The cause of the lingering stench from Wanganui's wastewater treatment plant remains a mystery.
This is despite random sampling from four industries discharging into the treatment plant, which reveals a number of resource consent breaches.
Much of the city has been copping foul smells since December.
The random sampling began in February and is continuing, but has focused on three companies: Affco Imlay, Tasman Tanning's two sites and Land Meats.
Open Country Dairy, Mars and Cavalier Spinners are not being randomly tested because previous sampling showed no cause for concern.
Councillors were told that design faults were the root cause of the stench coming from the ponds along with the plant's failure to work properly, with one consulting engineer saying at the moment it was "a pond of raw sewage".
Mark Hughes, council's infrastructure manager, said within five weeks of the plant opening in 2007 there were problems.
Compounding that was the 2008 bylaw which demanded that wet industries apply for specific trade waste discharge consents. However, Mr Hughes said, the bylaw had never been properly implemented.
The consents set loads which those industries are allowed to discharge into the treatment system. These limits were the basis on how council charged those industries for using the system.
But odour problems and other issues sparked random sampling in February, which will continue as the council tries to work within its own resource consents.
Mr Hughes said tests on March 8 showed Affco's discharges exceeded its limits in all four categories: biochemical oxygen demand (BOD), suspended solids, oil and grease, and sulphides.
Affco's BOD limits were 1870 parts per million but on that day samples showed they were running at 4800 parts per million.
"Affco investigated this and told us that the events of March 8 should never have happened and have promised us it will never happen again," he said.
In fact, Affco breached limits more than any other wet industries between March 4 and March 25 for BODs (five times), suspended solids (three times), oil and grease (five times) and sulphide (twice).
Similar samplings taken at Tasman Tanning and Land Meats showed breaches but not to that extent.
Mr Hughes said the council was keen to maintain good working relationships with industries.
But under the present bylaw there was no liability on those industries.
Despite the limits being breached, those exceedances were not the reason for the plant malfunctioning, he said.
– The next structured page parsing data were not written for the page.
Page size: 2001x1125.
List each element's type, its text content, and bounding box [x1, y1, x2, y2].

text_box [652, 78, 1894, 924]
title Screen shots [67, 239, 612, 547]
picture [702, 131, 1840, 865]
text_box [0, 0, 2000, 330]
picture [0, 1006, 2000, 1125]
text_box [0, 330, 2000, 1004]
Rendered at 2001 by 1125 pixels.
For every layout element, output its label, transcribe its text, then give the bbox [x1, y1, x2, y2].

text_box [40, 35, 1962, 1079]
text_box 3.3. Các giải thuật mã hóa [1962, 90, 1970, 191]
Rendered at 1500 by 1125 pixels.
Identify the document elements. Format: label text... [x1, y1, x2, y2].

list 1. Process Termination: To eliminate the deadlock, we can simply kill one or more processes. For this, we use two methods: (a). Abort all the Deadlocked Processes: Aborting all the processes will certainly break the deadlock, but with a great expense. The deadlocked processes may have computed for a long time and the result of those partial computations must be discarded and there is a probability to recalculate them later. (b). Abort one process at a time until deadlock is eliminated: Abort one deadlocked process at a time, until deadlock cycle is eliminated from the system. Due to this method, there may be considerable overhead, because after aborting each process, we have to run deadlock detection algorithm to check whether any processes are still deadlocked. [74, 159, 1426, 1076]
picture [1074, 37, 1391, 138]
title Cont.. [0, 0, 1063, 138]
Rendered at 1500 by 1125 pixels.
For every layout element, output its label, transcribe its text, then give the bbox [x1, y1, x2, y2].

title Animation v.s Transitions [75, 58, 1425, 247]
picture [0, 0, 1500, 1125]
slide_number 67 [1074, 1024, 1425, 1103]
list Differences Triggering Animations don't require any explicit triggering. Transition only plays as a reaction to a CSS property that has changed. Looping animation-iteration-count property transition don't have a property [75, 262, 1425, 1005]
The main problem remained the plant's design.
"In fact, the problems were obvious within five weeks of the plant opening in 2007," he said.
Mike McCoy, an engineer with wastewater consulting company Cardno BTO, told the committee remedial action continued at the ponds aimed primarily at stifling odours. But Mr McCoy said he was confident design and not trade waste was the problem.
Questioned about the odour, he said it would vary depending on wind direction, air temperatures and what was happening in the ponds themselves.
Stopping new waste going into the ponds was not going to stop the odour.
"Most of the problem is coming from the sludge that's built up in the ponds. It's now a big pond of raw sewage."
United States consultant Matt Mates, who carried out a peer review of the Cardno BTO reports to council, told councillors he had seen hundreds of treatment plants around the world but had never seen another like Wanganui's which he called "unorthodox and low-cost".
"For the amount of load it's handling it's very crude. I wouldn't have selected this process," Mr Mates said.